[Start of section]
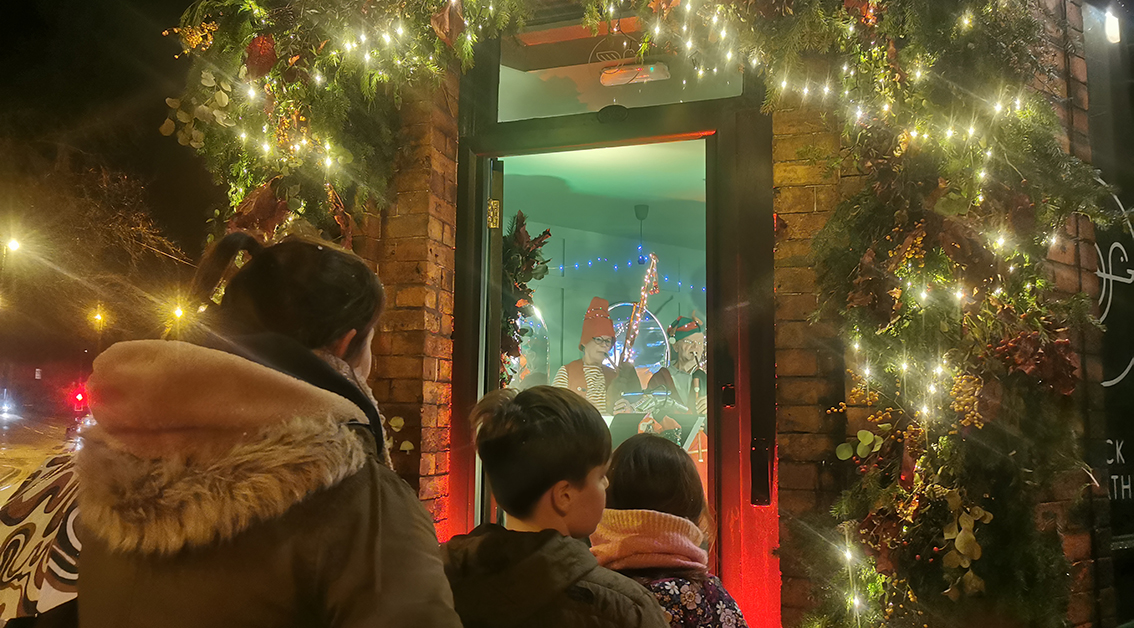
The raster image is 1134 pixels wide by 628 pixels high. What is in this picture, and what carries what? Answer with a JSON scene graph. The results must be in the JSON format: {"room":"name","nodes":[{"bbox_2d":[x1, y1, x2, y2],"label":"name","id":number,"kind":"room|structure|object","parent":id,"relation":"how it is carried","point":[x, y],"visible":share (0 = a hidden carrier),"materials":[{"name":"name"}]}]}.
{"room":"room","nodes":[
{"label":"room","id":0,"kind":"room"},
{"bbox_2d":[0,407,79,502],"label":"road","id":1,"kind":"structure","parent":0,"point":[13,433],"materials":[{"name":"grey asphalt"}]},
{"bbox_2d":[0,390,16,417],"label":"car","id":2,"kind":"object","parent":1,"relation":"on","point":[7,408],"visible":0.98,"materials":[{"name":"white"}]},
{"bbox_2d":[70,384,87,412],"label":"traffic light","id":3,"kind":"object","parent":1,"relation":"on","point":[79,398],"visible":0.73,"materials":[{"name":"red"}]},
{"bbox_2d":[0,0,218,349],"label":"night sky","id":4,"kind":"structure","parent":0,"point":[185,5],"materials":[{"name":"black"}]},
{"bbox_2d":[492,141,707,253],"label":"ceiling","id":5,"kind":"structure","parent":0,"point":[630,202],"materials":[{"name":"paint"}]},
{"bbox_2d":[634,205,648,264],"label":"pendant lamp","id":6,"kind":"object","parent":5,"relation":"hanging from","point":[644,208],"visible":0.94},
{"bbox_2d":[170,0,1131,625],"label":"brick building","id":7,"kind":"structure","parent":0,"point":[408,388],"materials":[{"name":"red brick"}]},
{"bbox_2d":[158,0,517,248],"label":"garland","id":8,"kind":"object","parent":7,"relation":"attached to","point":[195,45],"visible":0.63,"materials":[{"name":"green plant"}]},
{"bbox_2d":[244,33,277,77],"label":"red ornament","id":9,"kind":"object","parent":8,"relation":"hanging from","point":[270,56],"visible":0.9,"materials":[{"name":"red"}]},
{"bbox_2d":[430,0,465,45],"label":"dried leaf","id":10,"kind":"object","parent":8,"relation":"hanging from","point":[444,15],"visible":0.89,"materials":[{"name":"brown plant"}]},
{"bbox_2d":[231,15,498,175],"label":"string light","id":11,"kind":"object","parent":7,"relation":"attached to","point":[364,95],"visible":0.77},
{"bbox_2d":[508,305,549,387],"label":"mirror","id":12,"kind":"object","parent":7,"relation":"in","point":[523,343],"visible":0.43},
{"bbox_2d":[446,76,776,620],"label":"door frame","id":13,"kind":"structure","parent":7,"relation":"in","point":[476,333],"materials":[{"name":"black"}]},
{"bbox_2d":[476,159,503,521],"label":"open door","id":14,"kind":"structure","parent":13,"relation":"attached to","point":[497,174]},
{"bbox_2d":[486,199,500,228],"label":"door hinge","id":15,"kind":"object","parent":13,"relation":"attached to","point":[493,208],"visible":0.96,"materials":[{"name":"gold metal"}]},
{"bbox_2d":[501,213,550,384],"label":"wreath","id":16,"kind":"object","parent":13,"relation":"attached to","point":[529,241],"visible":0.45,"materials":[{"name":"green plant"}]},
{"bbox_2d":[494,15,745,124],"label":"transom window","id":17,"kind":"structure","parent":13,"relation":"in","point":[572,111],"materials":[{"name":"clear glass"}]},
{"bbox_2d":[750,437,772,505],"label":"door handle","id":18,"kind":"object","parent":13,"relation":"attached to","point":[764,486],"visible":0.96,"materials":[{"name":"black metal"}]},
{"bbox_2d":[548,255,703,290],"label":"string light","id":19,"kind":"object","parent":7,"relation":"attached to","point":[679,284],"visible":0.41,"materials":[{"name":"blue"}]},
{"bbox_2d":[599,62,672,86],"label":"lamp","id":20,"kind":"object","parent":7,"relation":"attached to","point":[657,74],"visible":0.89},
{"bbox_2d":[605,300,669,371],"label":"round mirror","id":21,"kind":"object","parent":7,"relation":"in","point":[661,341],"visible":0.53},
{"bbox_2d":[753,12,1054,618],"label":"string light","id":22,"kind":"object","parent":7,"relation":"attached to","point":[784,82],"visible":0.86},
{"bbox_2d":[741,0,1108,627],"label":"garland","id":23,"kind":"object","parent":7,"relation":"attached to","point":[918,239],"visible":0.89,"materials":[{"name":"green plant"}]},
{"bbox_2d":[1104,8,1120,43],"label":"wall lamp","id":24,"kind":"object","parent":7,"relation":"attached to","point":[1112,27],"visible":0.93,"materials":[{"name":"white"}]},
{"bbox_2d":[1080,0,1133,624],"label":"wall","id":25,"kind":"structure","parent":0,"point":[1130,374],"materials":[{"name":"black paint"}]},
{"bbox_2d":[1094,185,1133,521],"label":"wall sign","id":26,"kind":"object","parent":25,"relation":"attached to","point":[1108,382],"visible":0.74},
{"bbox_2d":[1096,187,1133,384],"label":"wall lettering","id":27,"kind":"object","parent":25,"relation":"attached to","point":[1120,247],"visible":0.74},
{"bbox_2d":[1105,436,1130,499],"label":"sign lettering","id":28,"kind":"object","parent":25,"relation":"attached to","point":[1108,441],"visible":0.84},
{"label":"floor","id":29,"kind":"structure","parent":0,"visible":0},
{"bbox_2d":[0,235,21,316],"label":"street lamp","id":30,"kind":"object","parent":29,"relation":"on","point":[15,243],"visible":0.95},
{"bbox_2d":[0,442,83,625],"label":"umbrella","id":31,"kind":"object","parent":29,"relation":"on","point":[37,518],"visible":0.38,"materials":[{"name":"fabric"}]},
{"bbox_2d":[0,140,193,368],"label":"tree","id":32,"kind":"object","parent":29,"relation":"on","point":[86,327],"visible":0.86,"materials":[{"name":"brown plant"}]},
{"bbox_2d":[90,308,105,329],"label":"street lamp","id":33,"kind":"object","parent":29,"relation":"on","point":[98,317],"visible":0.65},
{"bbox_2d":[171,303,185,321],"label":"street lamp","id":34,"kind":"object","parent":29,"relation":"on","point":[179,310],"visible":0.43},
{"bbox_2d":[68,227,460,627],"label":"woman","id":35,"kind":"object","parent":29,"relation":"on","point":[329,368],"visible":0.99},
{"bbox_2d":[440,383,671,627],"label":"boy","id":36,"kind":"object","parent":29,"relation":"on","point":[521,559],"visible":0.99},
{"bbox_2d":[552,298,636,414],"label":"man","id":37,"kind":"object","parent":29,"relation":"on","point":[598,347],"visible":0.59},
{"bbox_2d":[619,253,659,362],"label":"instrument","id":38,"kind":"object","parent":37,"relation":"in","point":[642,300],"visible":0.85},
{"bbox_2d":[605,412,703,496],"label":"lectern","id":39,"kind":"object","parent":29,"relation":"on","point":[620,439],"visible":0.24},
{"bbox_2d":[592,433,749,627],"label":"child","id":40,"kind":"object","parent":29,"relation":"on","point":[626,476],"visible":0.78},
{"bbox_2d":[647,315,707,418],"label":"man","id":41,"kind":"object","parent":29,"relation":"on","point":[685,347],"visible":0.62},
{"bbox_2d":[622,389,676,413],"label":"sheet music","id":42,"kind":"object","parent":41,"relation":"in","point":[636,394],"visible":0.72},
{"bbox_2d":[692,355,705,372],"label":"microphone","id":43,"kind":"object","parent":41,"relation":"in","point":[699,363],"visible":0.42,"materials":[{"name":"silver metal"}]}
]}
[End of section]
Leave every picture out, and transcribe the data above exactly as it reads.

Answer to the problem:
The raster image is 1134 pixels wide by 628 pixels high. What is in this picture, and what carries what? Answer with a JSON scene graph. The results must be in the JSON format: {"room":"name","nodes":[{"bbox_2d":[x1, y1, x2, y2],"label":"name","id":number,"kind":"room|structure|object","parent":id,"relation":"how it is carried","point":[x, y],"visible":share (0 = a hidden carrier),"materials":[{"name":"name"}]}]}.
{"room":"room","nodes":[
{"label":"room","id":0,"kind":"room"},
{"bbox_2d":[0,407,79,502],"label":"road","id":1,"kind":"structure","parent":0,"point":[13,433],"materials":[{"name":"grey asphalt"}]},
{"bbox_2d":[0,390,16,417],"label":"car","id":2,"kind":"object","parent":1,"relation":"on","point":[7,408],"visible":0.98,"materials":[{"name":"white"}]},
{"bbox_2d":[70,384,87,412],"label":"traffic light","id":3,"kind":"object","parent":1,"relation":"on","point":[79,398],"visible":0.73,"materials":[{"name":"red"}]},
{"bbox_2d":[0,0,218,349],"label":"night sky","id":4,"kind":"structure","parent":0,"point":[185,5],"materials":[{"name":"black"}]},
{"bbox_2d":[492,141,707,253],"label":"ceiling","id":5,"kind":"structure","parent":0,"point":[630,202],"materials":[{"name":"paint"}]},
{"bbox_2d":[634,205,648,264],"label":"pendant lamp","id":6,"kind":"object","parent":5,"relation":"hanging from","point":[644,208],"visible":0.94},
{"bbox_2d":[170,0,1131,625],"label":"brick building","id":7,"kind":"structure","parent":0,"point":[408,388],"materials":[{"name":"red brick"}]},
{"bbox_2d":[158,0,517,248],"label":"garland","id":8,"kind":"object","parent":7,"relation":"attached to","point":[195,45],"visible":0.63,"materials":[{"name":"green plant"}]},
{"bbox_2d":[244,33,277,77],"label":"red ornament","id":9,"kind":"object","parent":8,"relation":"hanging from","point":[270,56],"visible":0.9,"materials":[{"name":"red"}]},
{"bbox_2d":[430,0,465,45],"label":"dried leaf","id":10,"kind":"object","parent":8,"relation":"hanging from","point":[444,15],"visible":0.89,"materials":[{"name":"brown plant"}]},
{"bbox_2d":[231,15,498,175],"label":"string light","id":11,"kind":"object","parent":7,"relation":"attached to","point":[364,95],"visible":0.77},
{"bbox_2d":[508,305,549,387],"label":"mirror","id":12,"kind":"object","parent":7,"relation":"in","point":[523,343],"visible":0.43},
{"bbox_2d":[446,76,776,620],"label":"door frame","id":13,"kind":"structure","parent":7,"relation":"in","point":[476,333],"materials":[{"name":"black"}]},
{"bbox_2d":[476,159,503,521],"label":"open door","id":14,"kind":"structure","parent":13,"relation":"attached to","point":[497,174]},
{"bbox_2d":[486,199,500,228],"label":"door hinge","id":15,"kind":"object","parent":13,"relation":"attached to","point":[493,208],"visible":0.96,"materials":[{"name":"gold metal"}]},
{"bbox_2d":[501,213,550,384],"label":"wreath","id":16,"kind":"object","parent":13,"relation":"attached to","point":[529,241],"visible":0.45,"materials":[{"name":"green plant"}]},
{"bbox_2d":[494,15,745,124],"label":"transom window","id":17,"kind":"structure","parent":13,"relation":"in","point":[572,111],"materials":[{"name":"clear glass"}]},
{"bbox_2d":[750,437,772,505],"label":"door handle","id":18,"kind":"object","parent":13,"relation":"attached to","point":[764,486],"visible":0.96,"materials":[{"name":"black metal"}]},
{"bbox_2d":[548,255,703,290],"label":"string light","id":19,"kind":"object","parent":7,"relation":"attached to","point":[679,284],"visible":0.41,"materials":[{"name":"blue"}]},
{"bbox_2d":[599,62,672,86],"label":"lamp","id":20,"kind":"object","parent":7,"relation":"attached to","point":[657,74],"visible":0.89},
{"bbox_2d":[605,300,669,371],"label":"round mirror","id":21,"kind":"object","parent":7,"relation":"in","point":[661,341],"visible":0.53},
{"bbox_2d":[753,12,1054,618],"label":"string light","id":22,"kind":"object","parent":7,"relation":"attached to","point":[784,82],"visible":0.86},
{"bbox_2d":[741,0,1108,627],"label":"garland","id":23,"kind":"object","parent":7,"relation":"attached to","point":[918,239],"visible":0.89,"materials":[{"name":"green plant"}]},
{"bbox_2d":[1104,8,1120,43],"label":"wall lamp","id":24,"kind":"object","parent":7,"relation":"attached to","point":[1112,27],"visible":0.93,"materials":[{"name":"white"}]},
{"bbox_2d":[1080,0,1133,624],"label":"wall","id":25,"kind":"structure","parent":0,"point":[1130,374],"materials":[{"name":"black paint"}]},
{"bbox_2d":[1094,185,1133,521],"label":"wall sign","id":26,"kind":"object","parent":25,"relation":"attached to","point":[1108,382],"visible":0.74},
{"bbox_2d":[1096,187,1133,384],"label":"wall lettering","id":27,"kind":"object","parent":25,"relation":"attached to","point":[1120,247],"visible":0.74},
{"bbox_2d":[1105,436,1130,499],"label":"sign lettering","id":28,"kind":"object","parent":25,"relation":"attached to","point":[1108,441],"visible":0.84},
{"label":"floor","id":29,"kind":"structure","parent":0,"visible":0},
{"bbox_2d":[0,235,21,316],"label":"street lamp","id":30,"kind":"object","parent":29,"relation":"on","point":[15,243],"visible":0.95},
{"bbox_2d":[0,442,83,625],"label":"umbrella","id":31,"kind":"object","parent":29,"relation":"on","point":[37,518],"visible":0.38,"materials":[{"name":"fabric"}]},
{"bbox_2d":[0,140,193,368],"label":"tree","id":32,"kind":"object","parent":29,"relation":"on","point":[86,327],"visible":0.86,"materials":[{"name":"brown plant"}]},
{"bbox_2d":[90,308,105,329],"label":"street lamp","id":33,"kind":"object","parent":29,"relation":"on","point":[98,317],"visible":0.65},
{"bbox_2d":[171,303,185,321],"label":"street lamp","id":34,"kind":"object","parent":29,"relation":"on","point":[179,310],"visible":0.43},
{"bbox_2d":[68,227,460,627],"label":"woman","id":35,"kind":"object","parent":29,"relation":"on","point":[329,368],"visible":0.99},
{"bbox_2d":[440,383,671,627],"label":"boy","id":36,"kind":"object","parent":29,"relation":"on","point":[521,559],"visible":0.99},
{"bbox_2d":[552,298,636,414],"label":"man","id":37,"kind":"object","parent":29,"relation":"on","point":[598,347],"visible":0.59},
{"bbox_2d":[619,253,659,362],"label":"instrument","id":38,"kind":"object","parent":37,"relation":"in","point":[642,300],"visible":0.85},
{"bbox_2d":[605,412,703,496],"label":"lectern","id":39,"kind":"object","parent":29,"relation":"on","point":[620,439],"visible":0.24},
{"bbox_2d":[592,433,749,627],"label":"child","id":40,"kind":"object","parent":29,"relation":"on","point":[626,476],"visible":0.78},
{"bbox_2d":[647,315,707,418],"label":"man","id":41,"kind":"object","parent":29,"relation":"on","point":[685,347],"visible":0.62},
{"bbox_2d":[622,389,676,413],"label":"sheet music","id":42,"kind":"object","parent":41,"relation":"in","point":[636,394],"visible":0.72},
{"bbox_2d":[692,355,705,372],"label":"microphone","id":43,"kind":"object","parent":41,"relation":"in","point":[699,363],"visible":0.42,"materials":[{"name":"silver metal"}]}
]}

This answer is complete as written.